### PROBLEM REQUIREMENTS
According to the synesthesia abstract, in which frequency band did the number of long-range couplings decrease for color-inducing graphemes?

### PASSAGE
::::
July 2013, Vol. 25, No. 7, Pages 1148-1162
(doi: 10.1162/jocn_a_00374)
© 2013 Massachusetts Institute of Technology
Short- and Long-range Neural Synchrony in Grapheme–Color Synesthesia
Article PDF (529.59 KB)

Grapheme–color synesthesia is a perceptual phenomenon where single graphemes (e.g., the letter “E”) induce simultaneous sensations of colors (e.g., the color green) that were not objectively shown. Current models disagree as to whether the color sensations arise from increased short-range connectivity between anatomically adjacent grapheme- and color-processing brain structures or from decreased effectiveness of inhibitory long-range connections feeding back into visual cortex. We addressed this issue by examining neural synchrony obtained from EEG activity, in a sample of grapheme–color synesthetes that were presented with color-inducing versus non-color-inducing graphemes. For color-inducing graphemes, the results showed a decrease in the number of long-range couplings in the theta frequency band (4–7 Hz, 280–540 msec) and a concurrent increase of short-range phase-locking within lower beta band (13–20 Hz, 380–420 msec at occipital electrodes). Because the effects were both found in long-range synchrony and later within the visual processing stream, the results support the idea that reduced inhibition is an important factor for the emergence of synesthetic colors.
::::
### MATERIAL SHOWN

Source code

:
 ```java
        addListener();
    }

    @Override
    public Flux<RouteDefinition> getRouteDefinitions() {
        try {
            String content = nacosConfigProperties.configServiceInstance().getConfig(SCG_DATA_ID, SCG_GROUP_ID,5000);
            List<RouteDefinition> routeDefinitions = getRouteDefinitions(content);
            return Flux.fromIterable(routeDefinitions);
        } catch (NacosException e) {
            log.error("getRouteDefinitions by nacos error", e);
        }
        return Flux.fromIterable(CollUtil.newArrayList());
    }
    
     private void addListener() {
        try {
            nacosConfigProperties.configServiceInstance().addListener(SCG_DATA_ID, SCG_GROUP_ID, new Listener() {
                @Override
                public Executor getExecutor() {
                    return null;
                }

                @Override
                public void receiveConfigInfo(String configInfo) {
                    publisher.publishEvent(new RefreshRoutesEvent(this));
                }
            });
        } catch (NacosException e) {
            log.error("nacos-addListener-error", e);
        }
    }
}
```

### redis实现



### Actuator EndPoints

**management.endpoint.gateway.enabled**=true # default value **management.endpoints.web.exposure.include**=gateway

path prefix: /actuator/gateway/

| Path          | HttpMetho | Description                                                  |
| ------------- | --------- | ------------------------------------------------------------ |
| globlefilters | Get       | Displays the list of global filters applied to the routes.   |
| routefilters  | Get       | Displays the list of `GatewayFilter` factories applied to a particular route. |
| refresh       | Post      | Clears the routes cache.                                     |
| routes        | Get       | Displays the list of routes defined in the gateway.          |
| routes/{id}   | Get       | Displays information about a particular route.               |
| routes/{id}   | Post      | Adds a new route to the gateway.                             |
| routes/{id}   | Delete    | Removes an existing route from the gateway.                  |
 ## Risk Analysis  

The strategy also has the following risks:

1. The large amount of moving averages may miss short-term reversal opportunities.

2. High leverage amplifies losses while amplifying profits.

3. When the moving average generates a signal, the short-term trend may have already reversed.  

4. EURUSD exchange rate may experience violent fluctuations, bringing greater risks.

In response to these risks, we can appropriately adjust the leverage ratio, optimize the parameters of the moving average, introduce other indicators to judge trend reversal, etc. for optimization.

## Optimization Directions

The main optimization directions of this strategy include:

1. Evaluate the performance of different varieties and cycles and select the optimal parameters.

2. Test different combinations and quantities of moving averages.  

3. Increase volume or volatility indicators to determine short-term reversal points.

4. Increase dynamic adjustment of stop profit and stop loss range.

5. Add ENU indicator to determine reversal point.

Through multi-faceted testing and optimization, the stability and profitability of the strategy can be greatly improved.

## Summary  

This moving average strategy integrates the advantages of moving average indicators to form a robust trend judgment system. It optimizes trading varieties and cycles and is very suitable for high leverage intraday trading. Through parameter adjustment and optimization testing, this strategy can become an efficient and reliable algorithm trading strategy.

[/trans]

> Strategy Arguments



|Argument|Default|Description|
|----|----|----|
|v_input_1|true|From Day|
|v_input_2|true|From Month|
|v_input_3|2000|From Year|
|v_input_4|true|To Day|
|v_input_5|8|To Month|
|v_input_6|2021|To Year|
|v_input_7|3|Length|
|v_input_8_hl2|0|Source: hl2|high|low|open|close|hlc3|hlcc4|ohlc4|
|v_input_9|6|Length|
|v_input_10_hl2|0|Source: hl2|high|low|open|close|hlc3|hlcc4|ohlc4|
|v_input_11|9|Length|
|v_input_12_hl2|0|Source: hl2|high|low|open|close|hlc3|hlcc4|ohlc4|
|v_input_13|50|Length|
::::
### ANSWER SECTION
The theta band (4–7 Hz).